HUKUM ARBITRASE SYARIAH
“ Prosedur Beracara Arbitrase”
BAB I
PENDAHULUAN
A. LATAR BELAKANG
Berbeda dengan
sidang perdata di tingkat pengadilan negeri, dalam proses arbitrase didahului
dengan pengajuan permohonan arbitrase disertai dengan permohonan penunjukkan
arbitrer yang akan dipilih oleh pemohon untuk menangani sengketa di arbitrase
hingga bukti-bukti yang akan diajukan oleh pemohon untuk mendukung permohonannya
(statement of claim). Arbitrase
sebagai lembaga penyelesaian sengketa di luar pengadilan dapat menjatuhkan
putusan yang bersifat final dan mengikat. Idealnya, para pihak yang
menyelesaikan sengketa di arbitrase tidak lagi membawa permasalahan ke
pengadilan, baik dalam hal eksekusi ataupun membatalkan putusan arbitrase. Walaupun hanya berupa quasi judicial,
lembaga arbitrase akan lebih efektif dipilih untuk menyelesaikan sengketa
bisnis, sepanjang dilakukan secara sukarela dan dengan itikad baik. Karena secara
prinsip, para pihak memilih arbitrase untuk menghindari pengadilan. Salah satu
alasannya karena sifat tertutup arbitrase yang dapat menjaga kerahasiaan kasus
mereka.
B. TUJUAN PENULISAN
A.
Bagimanakah
hukum acara arbitrase?
B.
Bagaimanakah
prosedur beracara arbitrase menurut uu No 30 tahun 1999?
C.
Seperti apakah Prosedur
beracara arbitrase di BANI
?
D.
Bagaimanakah Prosedur beracara arbitrase melalui BASYARNAS ?
C. TUJUAN
1.
Untuk mengetahui hukum acara arbitrase
2.
Untuk
mengetahui beracara arbitrase menurut uu No 30 tahun 1999
3.
Untuk
mengetahui Prosedur beracara arbitrase di BANI
4.
Untuk mengetahui Prosedur
beracara arbitrase melalui BASYARNAS
BAB II
PEMBAHASAN
A.
Hukum Acara Arbitrase
Arbitrase merupakan
salah satu alternative penyelesaian sengketa di luar pengadilan yang
diperkenalkan di Indonesia bersamaan dengan diberlakukannya RV (Reglement op
de Burgerlijke Rechtvordering) tahun 1847. Semula arbitrase diatur dalam
pasal 615 – 651 RV, namun setelah dikeluarkannya UU No. 30 Tahun 1999 tentang
Arbitrase dan Alternatif Penyelesaian Sengketa ketentuan tersebut sudah tidak
diberlakukan lagi. Arbitrase mempunyai karakteristik sebagai berikut :
1. Merupakan cara penyelesaian sengketa secara prifat atau di luar pengadilan
2. Atas dasar perjanjian tertulis dari para pihak
3. Untuk mengantisipasi sengketa yang mungkin akan terjadi atau telah terjadi
4. Dengan melibatkan pihak ketiga (arbiter) yang berwenang mengambil sengketa
5. Sifat putusannya adalah final dan mengikat.

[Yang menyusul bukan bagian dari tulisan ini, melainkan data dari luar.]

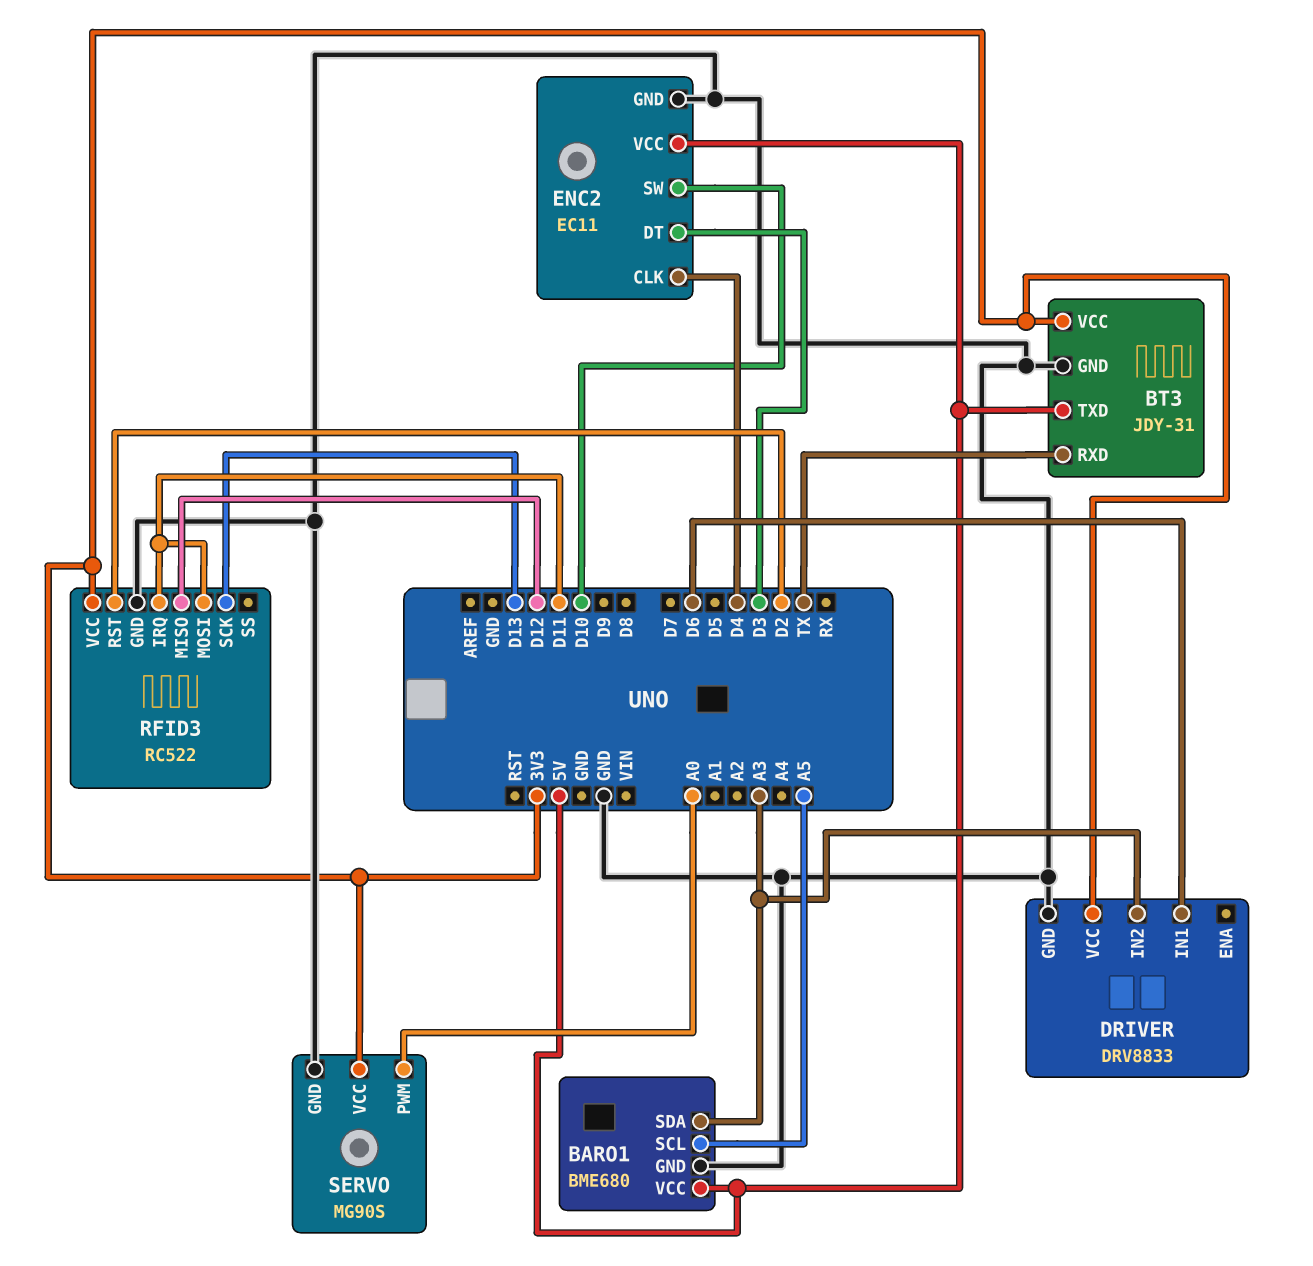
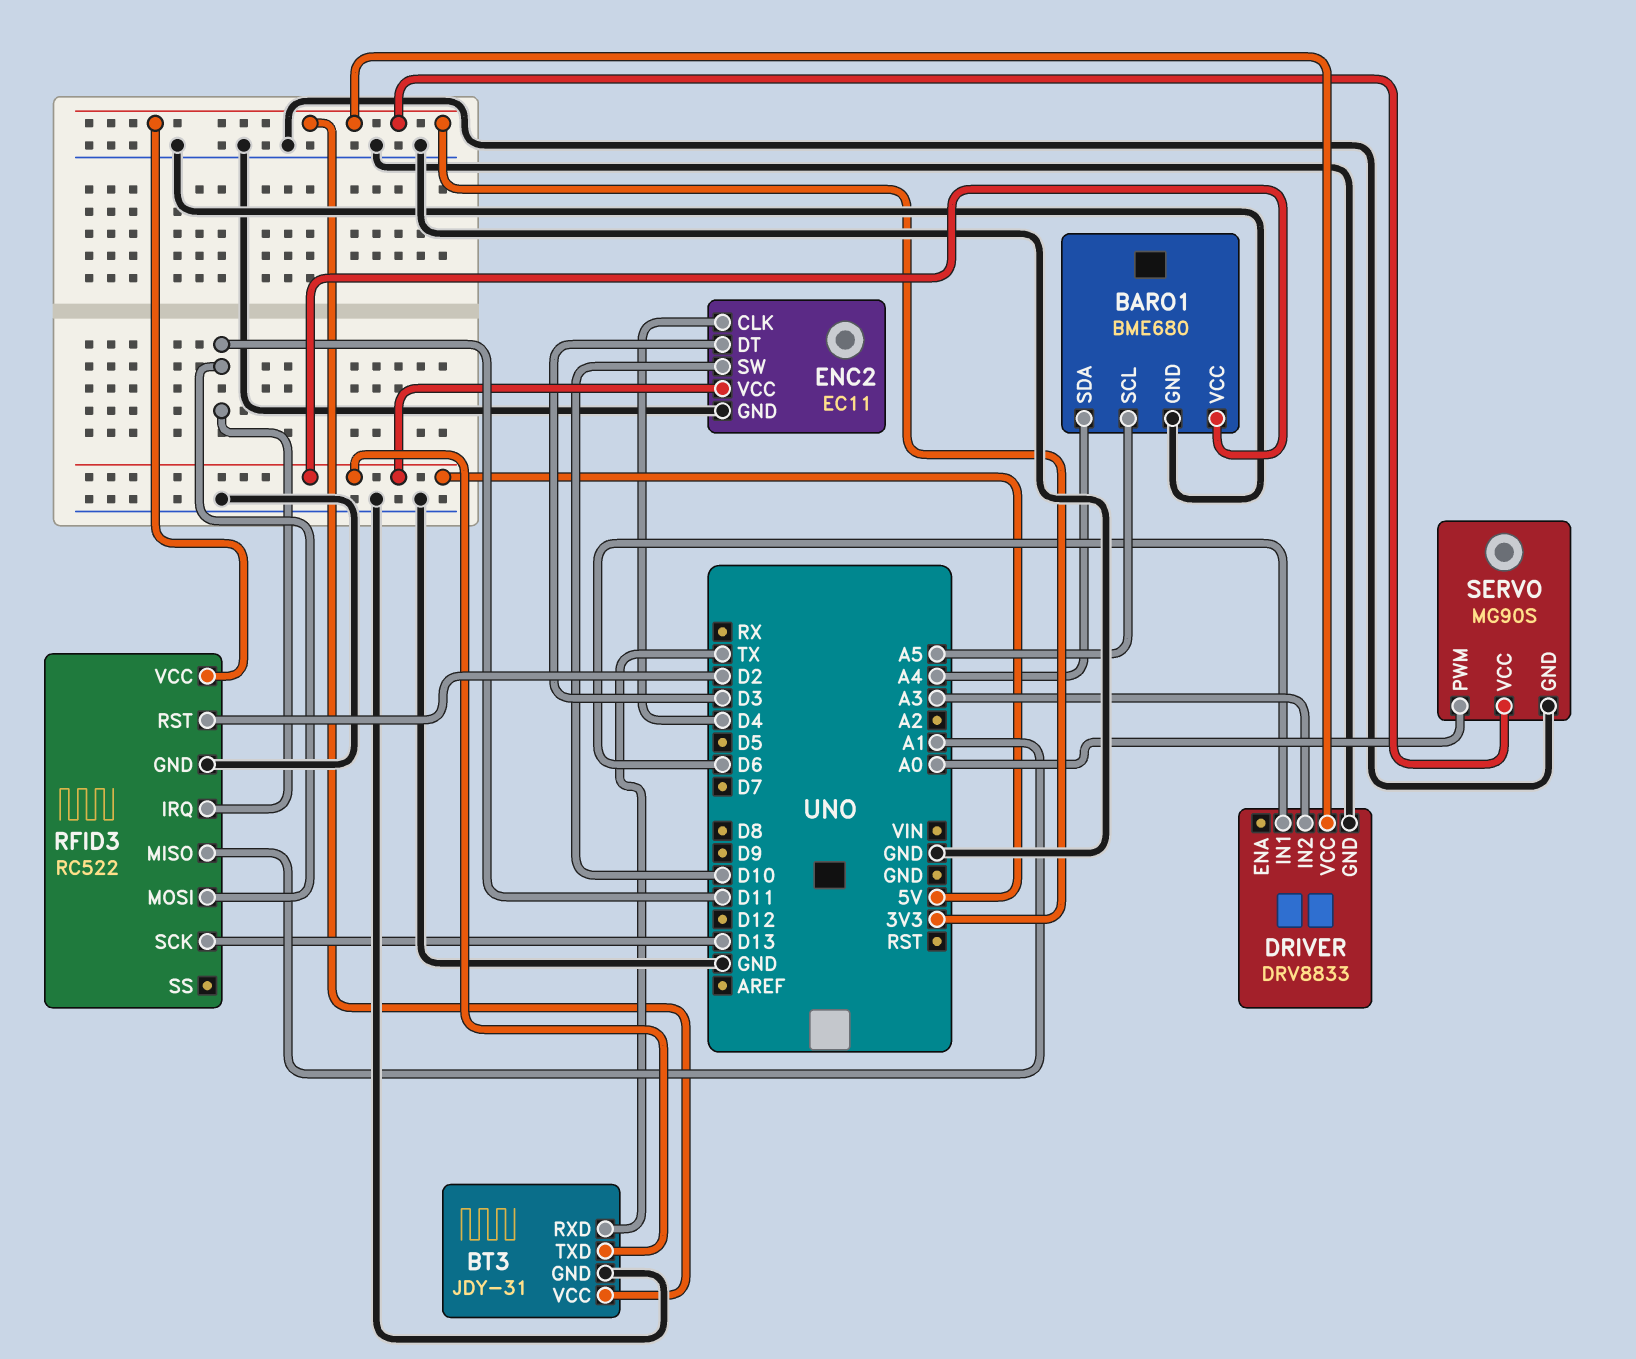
BARO1 pin SDA: A3 -> A4
RFID3 pin MISO: D12 -> A1

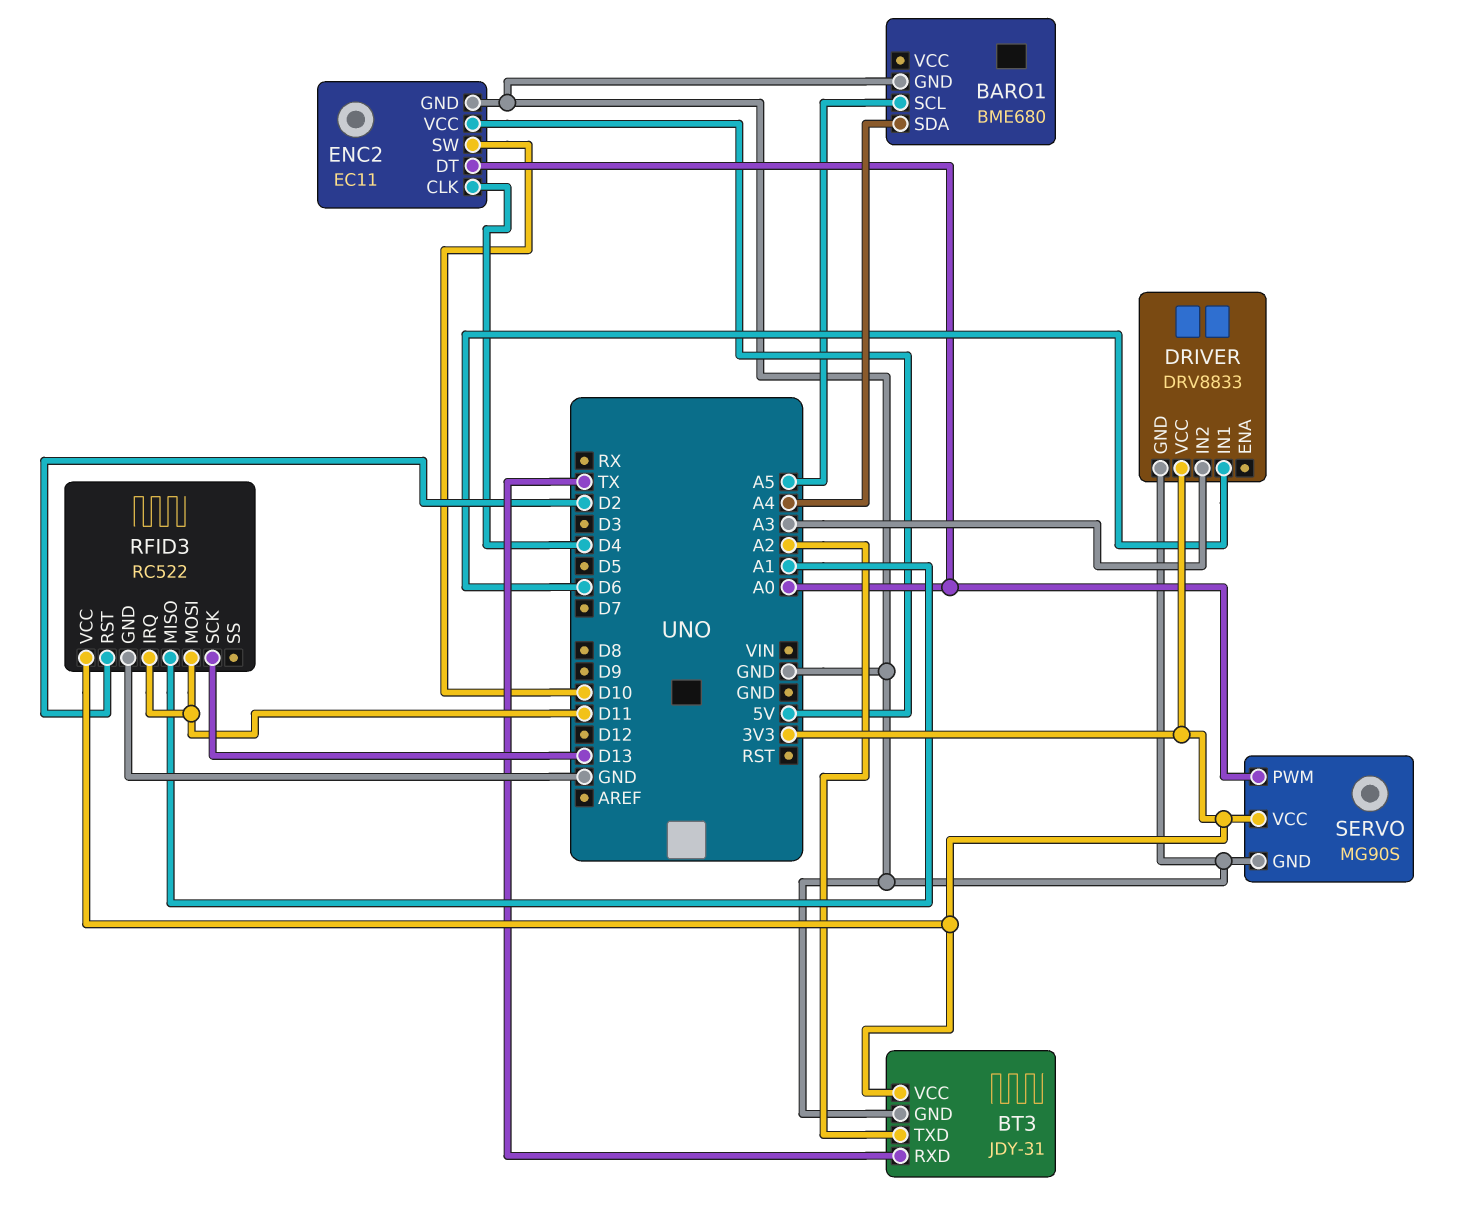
BARO1 pin VCC: 5V -> none
BT3 pin TXD: 5V -> A2
ENC2 pin DT: D3 -> A0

B. Prosedur Beracara Arbitrase
Pada dasarnya proses
pemeriksaan perkara dalam arbitrase tidak jauh berbeda dengan proses
pemeriksaan perkara perdata. Hukum acara yang berlaku dalam pemeriksaan
arbitrase diatur dalam pasal 27 sampai 51 UU No. 30 Tahun 1999. Para pihak
diberi kebebasan untuk menentukan sendiri acara dan proses pemeriksaan perkara
yang mereka kehendaki. Kehendak tersebut harus disebutkan secara tegas dan
tertulis serta tidak boleh bertentangan dengan ketentuan Undang – Undang.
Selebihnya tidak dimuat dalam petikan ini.